住人のコメント:現時点で、塩の薬効に関し住人は科学的根拠を持ち合わせませんが、塩入り歯磨き粉が現代でも人気があるところを見ると、何かしら爽快感があり好んで使われている様です。そして「歯と歯茎を磨く」というのも卓見です。

「つま楊枝も使うこともない。」ということから想像するに、おそらく貝原先生は83歳にして歯周病で歯が動いて歯と歯の間に隙間ができる様なこともなく、また歯茎が下がっているわけでもなさそうで、いたって健康なお口だったと思われます。現代人で60歳の方でもこのような方は稀有な存在です。


歯を守る

歯の病は胃からくる。

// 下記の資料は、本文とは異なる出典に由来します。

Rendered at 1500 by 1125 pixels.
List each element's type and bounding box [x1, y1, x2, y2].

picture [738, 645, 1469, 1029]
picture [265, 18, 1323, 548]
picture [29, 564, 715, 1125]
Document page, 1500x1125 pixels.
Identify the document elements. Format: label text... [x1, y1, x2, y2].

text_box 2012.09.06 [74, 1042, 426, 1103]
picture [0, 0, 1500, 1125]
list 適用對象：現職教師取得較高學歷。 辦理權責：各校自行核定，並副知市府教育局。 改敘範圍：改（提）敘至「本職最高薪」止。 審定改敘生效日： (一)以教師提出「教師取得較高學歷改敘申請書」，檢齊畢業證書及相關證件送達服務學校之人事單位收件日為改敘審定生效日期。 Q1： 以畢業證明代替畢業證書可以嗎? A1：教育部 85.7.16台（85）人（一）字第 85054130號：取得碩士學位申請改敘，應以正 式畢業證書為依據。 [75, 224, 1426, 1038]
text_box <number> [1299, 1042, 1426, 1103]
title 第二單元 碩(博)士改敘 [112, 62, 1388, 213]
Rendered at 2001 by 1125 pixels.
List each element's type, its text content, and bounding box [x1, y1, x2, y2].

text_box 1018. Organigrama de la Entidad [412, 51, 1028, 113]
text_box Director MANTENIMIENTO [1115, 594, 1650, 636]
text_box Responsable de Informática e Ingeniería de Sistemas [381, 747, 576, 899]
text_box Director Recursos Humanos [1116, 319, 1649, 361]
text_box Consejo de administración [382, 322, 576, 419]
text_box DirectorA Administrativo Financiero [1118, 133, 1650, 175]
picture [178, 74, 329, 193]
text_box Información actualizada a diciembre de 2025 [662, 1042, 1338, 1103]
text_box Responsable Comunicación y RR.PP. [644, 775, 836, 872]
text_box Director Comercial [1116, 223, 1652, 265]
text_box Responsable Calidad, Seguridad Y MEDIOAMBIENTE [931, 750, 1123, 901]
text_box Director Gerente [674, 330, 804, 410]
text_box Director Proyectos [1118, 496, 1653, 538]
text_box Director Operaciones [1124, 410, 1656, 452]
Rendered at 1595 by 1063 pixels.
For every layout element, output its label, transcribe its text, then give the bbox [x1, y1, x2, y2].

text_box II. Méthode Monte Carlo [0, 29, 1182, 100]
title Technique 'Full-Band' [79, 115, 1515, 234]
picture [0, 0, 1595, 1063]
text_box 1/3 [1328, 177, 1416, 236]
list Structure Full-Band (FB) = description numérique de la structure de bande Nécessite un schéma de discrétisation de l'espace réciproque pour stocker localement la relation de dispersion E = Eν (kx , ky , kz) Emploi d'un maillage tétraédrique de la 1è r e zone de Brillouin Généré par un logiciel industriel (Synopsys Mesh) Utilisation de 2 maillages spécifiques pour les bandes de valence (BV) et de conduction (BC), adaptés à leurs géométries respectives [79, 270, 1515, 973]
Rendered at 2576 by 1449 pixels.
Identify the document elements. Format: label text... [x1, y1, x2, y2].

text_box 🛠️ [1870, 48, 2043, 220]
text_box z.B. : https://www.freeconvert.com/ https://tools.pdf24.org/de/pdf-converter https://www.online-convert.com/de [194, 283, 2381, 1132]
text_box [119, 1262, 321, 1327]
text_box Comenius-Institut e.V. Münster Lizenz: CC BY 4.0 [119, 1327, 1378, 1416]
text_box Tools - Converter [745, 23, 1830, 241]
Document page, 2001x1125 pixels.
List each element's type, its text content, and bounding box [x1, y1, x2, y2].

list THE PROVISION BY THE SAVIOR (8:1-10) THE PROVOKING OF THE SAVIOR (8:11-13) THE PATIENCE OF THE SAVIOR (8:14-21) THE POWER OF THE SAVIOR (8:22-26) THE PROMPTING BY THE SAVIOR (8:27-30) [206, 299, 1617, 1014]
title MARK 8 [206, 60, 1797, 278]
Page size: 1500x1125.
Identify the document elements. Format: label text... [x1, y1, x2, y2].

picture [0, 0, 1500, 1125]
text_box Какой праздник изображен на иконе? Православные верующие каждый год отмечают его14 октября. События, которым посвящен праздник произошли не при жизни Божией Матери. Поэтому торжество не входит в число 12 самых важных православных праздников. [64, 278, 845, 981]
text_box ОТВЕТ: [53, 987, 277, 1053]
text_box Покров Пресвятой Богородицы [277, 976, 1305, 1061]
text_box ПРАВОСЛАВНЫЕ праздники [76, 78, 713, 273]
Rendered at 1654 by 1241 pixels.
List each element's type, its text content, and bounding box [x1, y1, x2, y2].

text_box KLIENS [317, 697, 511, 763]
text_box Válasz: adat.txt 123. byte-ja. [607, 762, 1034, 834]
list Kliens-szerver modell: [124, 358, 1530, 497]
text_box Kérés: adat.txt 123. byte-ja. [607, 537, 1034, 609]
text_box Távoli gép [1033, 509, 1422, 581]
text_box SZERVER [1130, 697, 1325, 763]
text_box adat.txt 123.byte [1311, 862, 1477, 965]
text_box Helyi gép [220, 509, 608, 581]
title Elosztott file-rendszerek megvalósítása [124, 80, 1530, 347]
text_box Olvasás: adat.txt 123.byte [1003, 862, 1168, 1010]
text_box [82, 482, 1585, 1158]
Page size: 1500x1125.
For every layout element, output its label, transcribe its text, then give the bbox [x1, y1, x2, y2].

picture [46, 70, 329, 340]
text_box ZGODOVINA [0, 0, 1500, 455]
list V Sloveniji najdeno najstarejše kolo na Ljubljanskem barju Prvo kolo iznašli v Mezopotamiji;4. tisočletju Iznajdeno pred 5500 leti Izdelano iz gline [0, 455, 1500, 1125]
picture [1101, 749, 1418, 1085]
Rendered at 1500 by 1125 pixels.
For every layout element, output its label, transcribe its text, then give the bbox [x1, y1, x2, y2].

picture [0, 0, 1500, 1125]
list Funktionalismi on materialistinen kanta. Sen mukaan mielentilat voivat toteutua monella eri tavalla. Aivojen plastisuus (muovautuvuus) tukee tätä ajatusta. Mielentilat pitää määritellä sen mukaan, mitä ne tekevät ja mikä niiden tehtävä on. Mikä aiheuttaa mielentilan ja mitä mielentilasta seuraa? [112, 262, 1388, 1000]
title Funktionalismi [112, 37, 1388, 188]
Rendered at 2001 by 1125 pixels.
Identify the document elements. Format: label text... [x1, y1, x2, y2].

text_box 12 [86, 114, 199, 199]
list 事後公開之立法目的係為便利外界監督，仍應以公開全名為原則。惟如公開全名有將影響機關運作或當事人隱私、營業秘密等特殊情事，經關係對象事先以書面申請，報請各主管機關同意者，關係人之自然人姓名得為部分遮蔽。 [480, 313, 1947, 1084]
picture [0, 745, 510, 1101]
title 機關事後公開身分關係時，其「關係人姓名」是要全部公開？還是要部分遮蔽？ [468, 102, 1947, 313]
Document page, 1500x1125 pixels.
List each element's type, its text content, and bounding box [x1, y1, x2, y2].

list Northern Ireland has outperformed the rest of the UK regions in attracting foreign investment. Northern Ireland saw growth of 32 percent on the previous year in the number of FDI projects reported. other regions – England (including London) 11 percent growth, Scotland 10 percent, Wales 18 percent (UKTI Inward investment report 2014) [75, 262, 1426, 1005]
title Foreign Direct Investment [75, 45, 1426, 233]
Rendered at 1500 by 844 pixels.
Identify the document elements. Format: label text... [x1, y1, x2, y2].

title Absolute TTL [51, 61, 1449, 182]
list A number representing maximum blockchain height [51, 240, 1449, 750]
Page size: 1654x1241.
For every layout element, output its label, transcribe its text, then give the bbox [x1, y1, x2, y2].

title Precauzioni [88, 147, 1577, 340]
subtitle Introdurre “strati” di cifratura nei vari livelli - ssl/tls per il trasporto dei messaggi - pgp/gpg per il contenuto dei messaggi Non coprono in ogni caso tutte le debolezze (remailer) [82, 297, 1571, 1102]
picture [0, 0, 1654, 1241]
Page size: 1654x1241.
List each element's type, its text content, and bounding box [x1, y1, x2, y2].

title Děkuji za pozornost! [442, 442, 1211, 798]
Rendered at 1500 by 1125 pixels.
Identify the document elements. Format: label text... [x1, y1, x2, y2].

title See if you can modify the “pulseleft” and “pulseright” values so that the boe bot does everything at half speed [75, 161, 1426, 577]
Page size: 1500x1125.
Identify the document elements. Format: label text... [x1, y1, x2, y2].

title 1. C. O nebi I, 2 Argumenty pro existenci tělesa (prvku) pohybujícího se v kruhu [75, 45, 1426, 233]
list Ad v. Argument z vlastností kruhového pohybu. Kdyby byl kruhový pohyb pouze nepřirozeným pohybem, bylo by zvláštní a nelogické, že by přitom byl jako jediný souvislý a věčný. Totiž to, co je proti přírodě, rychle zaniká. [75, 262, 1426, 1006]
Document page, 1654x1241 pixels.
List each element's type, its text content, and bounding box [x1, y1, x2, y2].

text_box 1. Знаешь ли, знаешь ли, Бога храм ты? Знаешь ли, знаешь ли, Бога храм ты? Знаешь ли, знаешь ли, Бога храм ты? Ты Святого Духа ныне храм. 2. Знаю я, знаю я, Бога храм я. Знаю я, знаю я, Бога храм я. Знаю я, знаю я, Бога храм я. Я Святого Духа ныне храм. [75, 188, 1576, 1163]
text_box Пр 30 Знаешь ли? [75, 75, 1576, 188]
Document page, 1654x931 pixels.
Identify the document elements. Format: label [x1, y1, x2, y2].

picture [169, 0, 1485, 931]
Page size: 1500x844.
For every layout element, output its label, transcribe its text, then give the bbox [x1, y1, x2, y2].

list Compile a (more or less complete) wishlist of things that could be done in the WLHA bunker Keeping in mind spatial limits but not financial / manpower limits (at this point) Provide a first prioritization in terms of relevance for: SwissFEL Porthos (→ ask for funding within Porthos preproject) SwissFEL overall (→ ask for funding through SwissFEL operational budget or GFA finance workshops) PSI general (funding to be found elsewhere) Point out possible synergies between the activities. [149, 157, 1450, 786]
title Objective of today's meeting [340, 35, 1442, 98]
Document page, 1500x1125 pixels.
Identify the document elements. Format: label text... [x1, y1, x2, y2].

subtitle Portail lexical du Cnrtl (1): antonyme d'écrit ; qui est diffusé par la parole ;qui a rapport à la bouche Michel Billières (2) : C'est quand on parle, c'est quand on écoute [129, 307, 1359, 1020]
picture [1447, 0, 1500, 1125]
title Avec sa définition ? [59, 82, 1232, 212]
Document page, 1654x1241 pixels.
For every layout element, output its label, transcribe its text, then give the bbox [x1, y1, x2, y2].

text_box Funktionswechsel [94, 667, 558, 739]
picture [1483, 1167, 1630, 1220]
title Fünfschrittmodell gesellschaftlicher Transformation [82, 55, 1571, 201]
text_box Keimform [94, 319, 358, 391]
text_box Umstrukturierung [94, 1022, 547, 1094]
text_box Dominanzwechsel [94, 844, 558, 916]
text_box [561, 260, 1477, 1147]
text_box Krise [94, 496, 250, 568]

毎日、歯をかちかちと36回くらい噛み合わせると歯が安定して虫歯にならず、歯の病気にもならない。

住人のコメント:「歯の病は胃からくる」というのは現代の科学ではよくわかりませんが、お口が消化器官の始まりであり、消化機能の低下などがお口の状態に影響することは十分考えられます。免疫機能の低下などがお口の状態に影響することが表現したかったのでしょうか。

しっかり噛むことが、噛みあわせを安定させ、お口に汚れをつきにくくすることなど、お口の健康にとって重要なことは証明されております。逆によくかめないことは問題です。

それに加え、現在ではしっかり噛むことが、中枢神経系を刺激して、認知症の予防になったり、満腹中枢を刺激して、過食を予防すると言われております。

硬いものは食べない

 若いときに、歯が丈夫だといって堅いものを食べてはいけない。梅やヤマモモの種の皮などを歯で噛み砕いていると、歯が抜けやすくなる。細字をたくさん書くと、目と歯が悪くなる。


住人のコメント:しっかりかむことは大切ですが、「過ぎたるは何とやら・・・」。歯や歯茎も生身の体ですのでオーバー・ロードは問題です。昔、ビール瓶の栓を歯で抜けれることを自慢するおじさんがいましたが、ビール瓶の栓は栓抜きで抜きましょう。

そうでなくても現代は何かとストレスの多い社会です。ストレスによって、歯軋りや無意識に食いしばりをなさっている方は歯にトラブルが起こりやすいので要注意です。

爪楊枝の使い方

 つま楊枝で歯の奥までさしてはいけない。歯茎を痛めるからである。


 住人のコメント:そのとおりです。爪楊枝は歯茎を傷めてしまいますのでなるべくなら歯間ブラシを使いましょう。

巻第六
予防が大事
病気にかかる前に、予防をしておけば病気にはならない。病気になってから薬を飲んでも、なかなか治らない。小さな欲望を我慢しておけば、大病にかからない。大病は、つらいものだ。つらい大病のことを思えば、病気にならないように予防するのが大事である。


 住人のコメント:江戸時代から予防が大事ということは理解されていたようですが、これを実行するのはナカナカ難しい。住人もわかっちゃいるけど「メタボ」です。(現在ジムで必死に汗をかいていますが・・・)

最近はPMTC(健康な時に歯医者さんでクリーニングをしましょう)という概念が普及しつつあります。

健康保険の制度が縮小傾向になる現在、病気にならないことが、経済的にも一番の防衛手段です。
歯医者さんは痛くなってからでなく、健康なときに行くところになりつつあります。
 

 先人が江戸時代にこのような鋭い指摘をしているにもかかわらず、現代においても相変わらずむし歯や歯周病が蔓延しています。

現代人は未だ江戸時代と同じようなところを右往左往しているようです。

もちろん自分を含めてですが、本来人間はまったく懲りない性格なのか、そうでなくても進歩がないようにおもえます。

人間は その個人の一生においても、連綿と続いてきた世代間においてもそう簡単に変わるものではないのかもしれません。